How many rational multiples of a revolution pass through square lattice points? Given the set $\mathbb{Z}^2$, if we draw a line passing through $(0,0)$ which is some fraction $a/b=r$ of a full revolution from $(1,0)$, how many rational solutions are there for $r$ which pass through non-zero points in $\mathbb{Z}^2$?
Clearly, any multiple of $1/8$ of a revolution passes through non-zero lattice points right next to the origin, so there are 8 angles that are trivial solutions, but are there any more?
 A: If I've understood your question right, how many rational angles (using the definition that a rational angle is one such that $\theta = a \cdot 360°, a \in \mathbb{Q}$) are there such that if you draw a line through the origin at that angle with the $x$-axis, at one point that line hits a lattice point?
The answer to this question is, unfortunately, no (unless you consider $\frac{3}{8}$, $\frac{5}{8}$ and $\frac{7}{8}$ other non-trivial solutions).
Here's a proof (it's probably wrong but whatever):
Let $\theta$ = $\frac{a}{b}$, with $a \in \mathbb{Z}$ and $b \in \mathbb{Z}_0$. The formula for a line through the origin given an angle in this format is $y = \tan(2\pi n)$. We want to know all points where that $\text{tan}(2\pi \theta)$ is an integer.

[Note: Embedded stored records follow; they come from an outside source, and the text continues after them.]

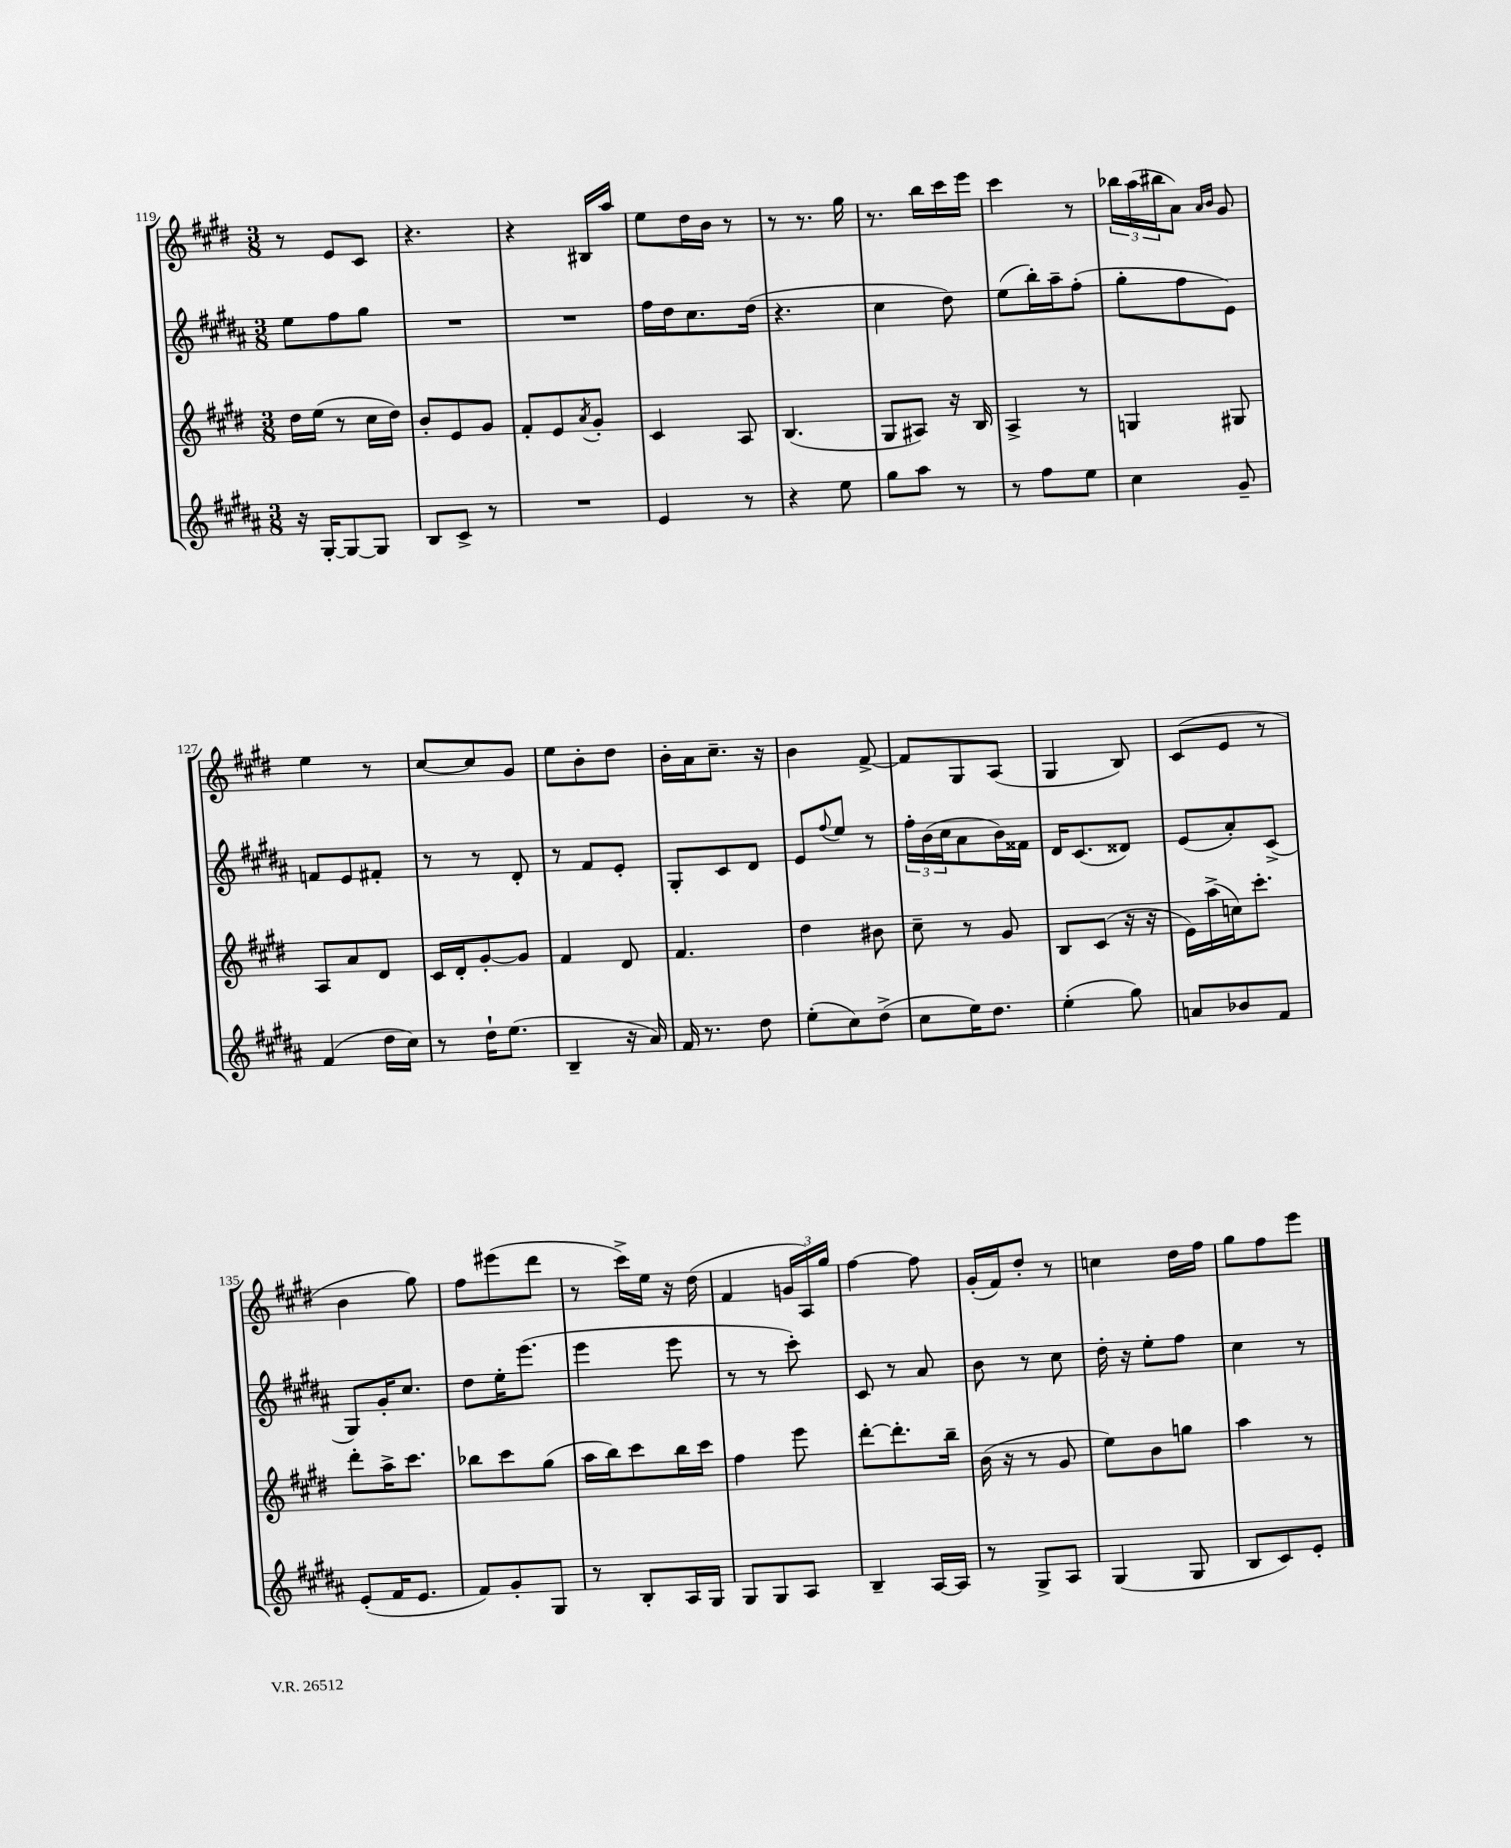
<<
\new StaffGroup <<
\new Staff = "s0" {
    \clef treble \key e \major \numericTimeSignature \time 3/8
    r8 e'8 cis'8 |
    r4. |
    r4 bis16 a''16 |
    e''8 dis''16 b'16 r8 |
    r8 r8. gis''16 |
    r8. b''16 cis'''16 e'''16 |
    cis'''4 r8 |
    \tuplet 3/2 { bes''16 a''16( bis''16 } a'8) \grace { a'16 b'16 } gis'8 |
    e''4 r8 |
    cis''8~ cis''8 gis'8 |
    e''8 b'8-. dis''8 |
    b'16-. a'16 cis''8.-- r16 |
    b'4 fis'8~-> |
    fis'8 gis8 a8( |
    gis4 b8) |
    cis'8( e'8 r8 |
    b'4 gis''8) |
    fis''8 eis'''8( dis'''8 |
    r8 cis'''16->) e''16 r16 dis''16( |
    fis'4 \tuplet 3/2 { g'16 a16) gis''16 } |
    fis''4~ fis''8 |
    gis'16-.( fis'16) dis''8-. r8 |
    c''4 dis''16 fis''16 |
    gis''8 fis''8 e'''8 \bar "|." |
}
\new Staff = "s1" {
    \clef treble \key b \major \numericTimeSignature \time 3/8
    e''8 fis''8 gis''8 |
    R4. |
    R4. |
    fis''16 dis''16 cis''8. dis''16( |
    r4. |
    cis''4 dis''8) |
    e''8( b''16-.) ais''16-- fis''8-.( |
    gis''8-. fis''8 e'8) |
    f'8 e'8 fis'8-. |
    r8 r8 dis'8-. |
    r8 fis'8 e'8-. |
    gis8-. cis'8 dis'8 |
    e'8 \appoggiatura { fis''8 } e''8 r8 |
    \tuplet 3/2 { fis''16-. b'16( cis''16 } ais'8 b'16) fisis'16 |
    dis'16 cis'8.( disis'8) |
    e'8( ais'8-.) cis'8->( |
    gis8) gis'16-. cis''8. |
    dis''8 e''16-. e'''8.( |
    e'''4 e'''8 |
    r8 r8 cis'''8-.) |
    cis'8 r8 ais'8 |
    b'8 r8 cis''8 |
    dis''16-. r16 e''8-. fis''8 |
    cis''4 r8 \bar "|." |
}
\new Staff = "s2" {
    \clef treble \key e \major \numericTimeSignature \time 3/8
    dis''16 e''16( r8 cis''16 dis''16) |
    b'8-. e'8 gis'8 |
    fis'8-. e'8 \acciaccatura { a'8 } gis'8-. |
    cis'4 a8 |
    b4.( |
    gis8 ais8) r16 b16 |
    a4-> r8 |
    g4 gis8 |
    a8 a'8 dis'8 |
    cis'16 dis'16-. gis'8~-. gis'8 |
    fis'4 dis'8 |
    fis'4. |
    dis''4 bis'8 |
    cis''8-- r8 gis'8 |
    b8 cis'8( r16 r16 |
    e'16) a''16->( c''16) cis'''8.-. |
    dis'''8-. a''16-> cis'''8. |
    bes''8 cis'''8 gis''8( |
    a''16 b''16) cis'''8 b''16 cis'''16 |
    fis''4 e'''8 |
    dis'''8~-. dis'''8.-. b''16-- |
    b'16( r16 r8 gis'8 |
    e''8) b'8 g''8 |
    a''4 r8 \bar "|." |
}
\new Staff = "s3" {
    \clef treble \key b \major \numericTimeSignature \time 3/8
    r16 gis16~-. gis8~ gis8 |
    b8 cis'8-> r8 |
    R4. |
    e'4 r8 |
    r4 e''8 |
    gis''8 ais''8 r8 |
    r8 fis''8 e''8 |
    cis''4 gis'8-- |
    fis'4( dis''16 cis''16) |
    r8 dis''16-! e''8.( |
    b4-- r16 ais'16) |
    fis'16 r8. dis''8 |
    e''8-.( cis''8) dis''8->( |
    cis''8 e''16) dis''8. |
    e''4-.( gis''8) |
    a'8 bes'8 fis'8 |
    e'8-.( fis'16 e'8. |
    fis'8) gis'8-. gis8 |
    r8 b8-. ais16 gis16 |
    gis8 gis8 ais8 |
    b4-- ais16~ ais16 |
    r8 gis8-> ais8 |
    gis4( gis8 |
    b8 cis'8) e'8-. \bar "|." |
}
>>
>>
\layout { \context { \Score currentBarNumber = #119 } }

You can find a value of $\tan(2\pi \theta)$ arbitrarily close to any integer (see this Math SE question for an explanation), but you'll never actually hit an integer. The only roots for $\tan(x)$ are of the form $\pi n$ with $n \in \mathbb{Z}$ which is unfortunately always going to be irrational.
The reason that $\frac{1}{8}$ (and its aforementioned cousins) do work is simply because $\frac{1}{8} \cdot 2\pi$ is $\frac{\pi}{4}$ and $\tan(\frac{\pi}{4})$ is one, so the formula for the line turns into $y = x$.